The nation followed the case, with news broadcasts on ABC, NBC, and CBS in April 1976.  

Local voters had a chance to meet Velleca at a buffet held by supporters at the Colonial Inn. But, according to a news article, more media than residents attended the event.  

Velleca used furlough time to campaign. If elected, he planned to use work-release time to attend board meetings. 

“Something like that was just out of order … [Filing the suit] had nothing to do with sympathy for people who were incarcerated,” Dane said.  

Since prisoners are only temporary, involuntary residents of Concord, Dane maintained they should not vote in local elections in municipalities where prisons are located but in the places where they lived, by absentee ballot.  

Their right to vote in state and federal elections was protected by the state Constitution, he said.  

The lawyer requested the Board of Registrars go back to the prison and query the newly registered voters about their residencies by asking about the address on their driver’s license, where their children were in school, and “so on and so on,” Dane said.  

The inmates did not cooperate on the advice of their lawyer.  

An explosive case 

Dane then filed suit in the state Supreme Judicial Court, which sent the case back to Suffolk Superior Court for a hearing.  

Driving into Boston on the day of that hearing, Dane heard on the radio that a bomb went off in the courthouse, injuring 19 people.  

Dane was not sure if the bomb was meant to send a message about the Concord case or about another case that day: that of Susan Saxe. The radical was on the FBI’s most wanted list, along with Katherine Ann Power, now a Concord resident, and others. They participated in a bank robbery that resulted in the death of a policeman.  

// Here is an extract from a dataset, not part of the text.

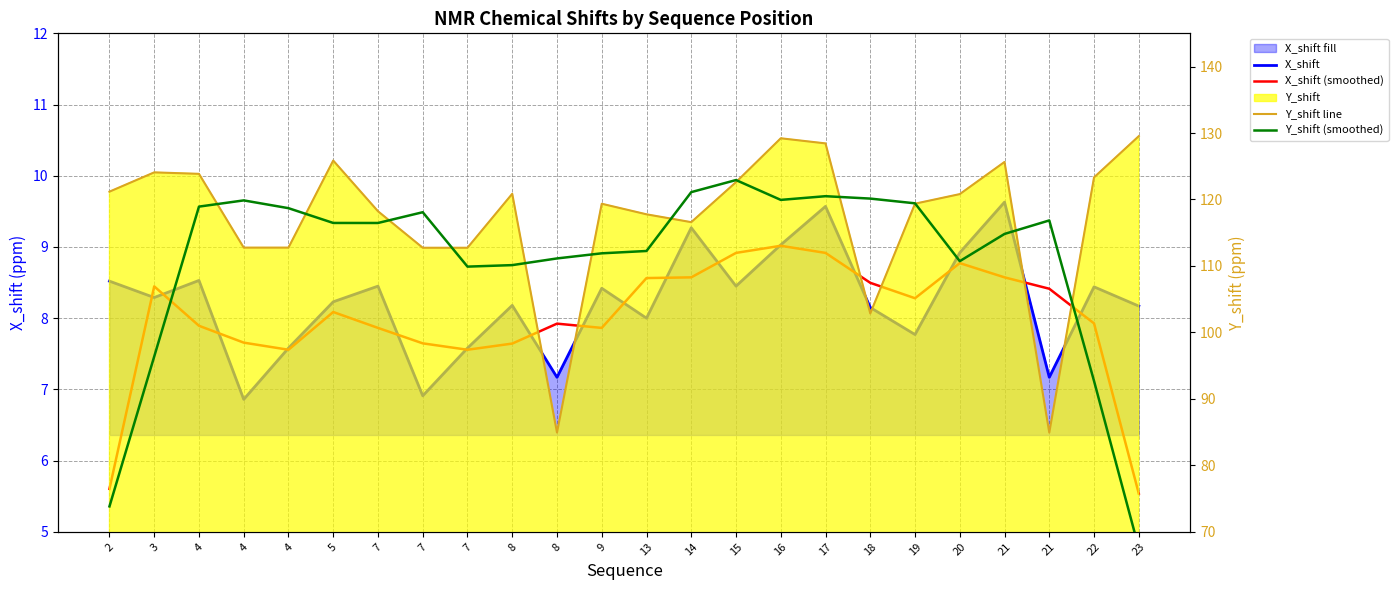

Between 21 and 4, which is larger?

21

A temporary injunction allowed the registered voters from the prison to take part, but their votes would be impounded until the court reached a decision.  

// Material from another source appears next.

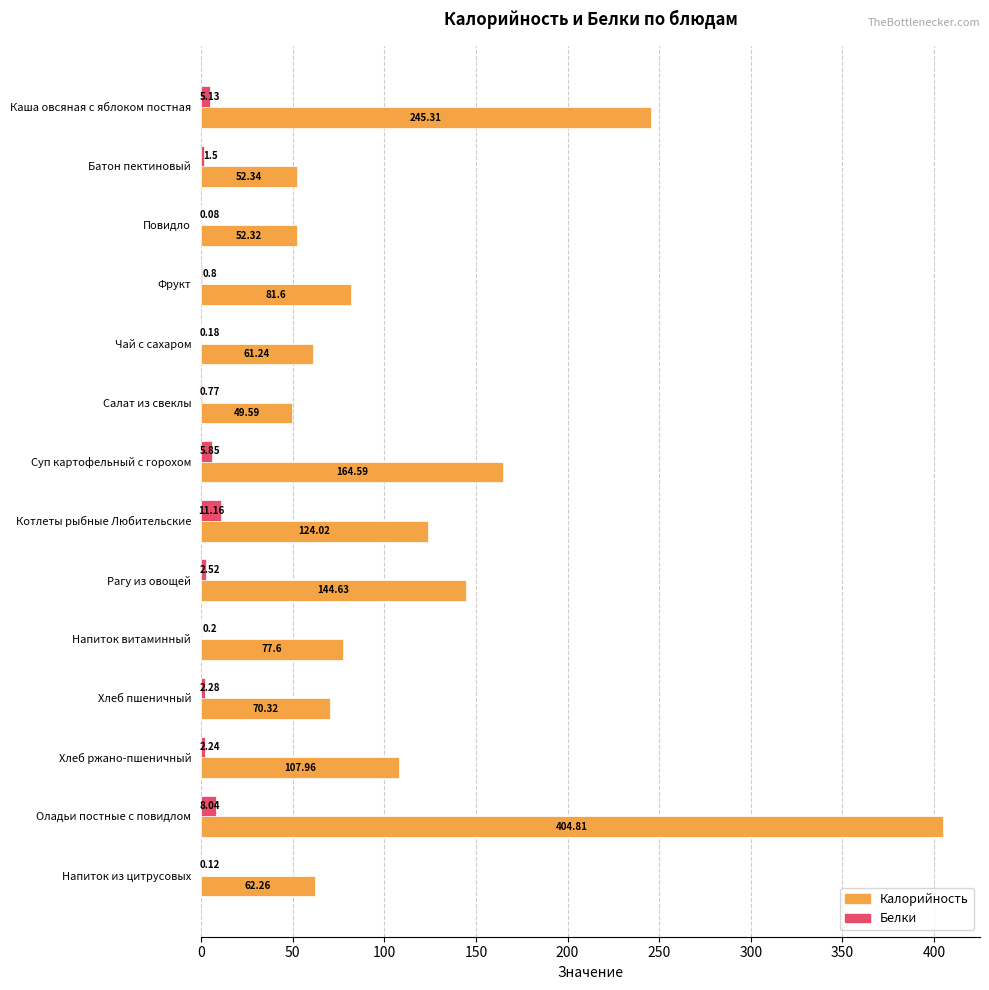

Which label corresponds to the largest value in the chart?

Оладьи постные с повидлом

In one of the largest turnouts for a local election, Velleca was soundly defeated, garnering 599 votes. The top two and winning candidates received 4,357 and 3,794, respectively. 

Henry Dane, left, with U.S. Rep. Thomas P. “Tip” O’Neill and his parents, Bella and Maxwell Dane, around the time prisoners were registered to vote. One of O’Neill’s most famous quotes is, “All politics is local.” Photo courtesy of Henry Dane 

 Then and now 

The state Supreme Judicial Court found in favor of Dane in 1978. Convicts and former inmates are legally entitled to vote in their home community, not in the city or town where they are imprisoned, unless they are residents or can prove intent to remain in the community.  

In 2000, an amendment to the Massachusetts Constitution made it illegal for prisoners to vote.  

As of 2023, only two states and Washington D.C. allow incarcerated people to vote. Others, including Massachusetts, restore the right to vote when their prison sentences, and sometimes parole, are complete. Ten states do not restore the right to vote automatically but may on a case-to-case basis, according to Ballotpedia.  

Velleca, the inmate candidate who former Boston Globe columnist Mike Barnicle called “my expert on criminal justice,” was paroled and became a lay preacher.  

He died in the pulpit of a Saugus Church in 1980.  

MCI-Concord is slated to close in June.